● **YOUR OBJECTIVE**: Return every line of the records that contains the word "العميل". Case matters.

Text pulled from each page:

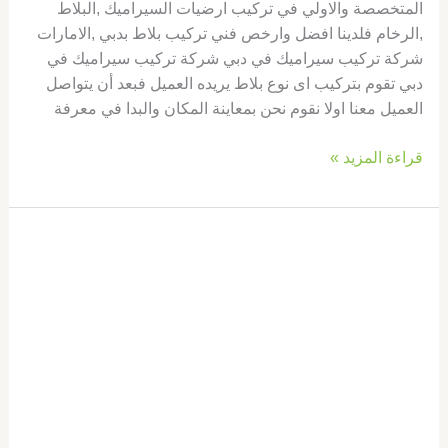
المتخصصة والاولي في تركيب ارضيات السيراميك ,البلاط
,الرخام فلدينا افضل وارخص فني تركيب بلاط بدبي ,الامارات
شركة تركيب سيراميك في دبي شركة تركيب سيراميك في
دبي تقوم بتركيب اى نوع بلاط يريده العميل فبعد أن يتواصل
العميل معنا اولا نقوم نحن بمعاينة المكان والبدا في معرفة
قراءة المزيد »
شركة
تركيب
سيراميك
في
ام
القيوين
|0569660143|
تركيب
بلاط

* * *

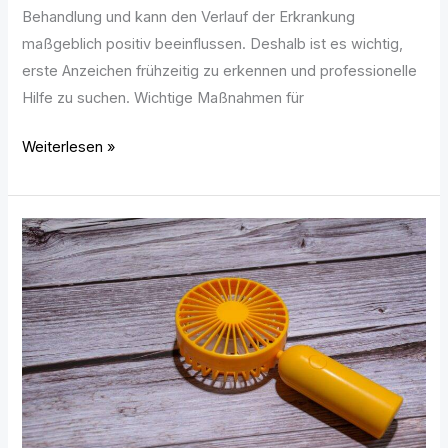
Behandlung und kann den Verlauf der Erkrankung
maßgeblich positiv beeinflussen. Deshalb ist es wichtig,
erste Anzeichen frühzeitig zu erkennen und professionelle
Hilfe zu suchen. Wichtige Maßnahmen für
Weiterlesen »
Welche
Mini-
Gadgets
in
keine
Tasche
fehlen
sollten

● **RESPONSE AREA**:
دبي تقوم بتركيب اى نوع بلاط يريده العميل فبعد أن يتواصل
العميل معنا اولا نقوم نحن بمعاينة المكان والبدا في معرفة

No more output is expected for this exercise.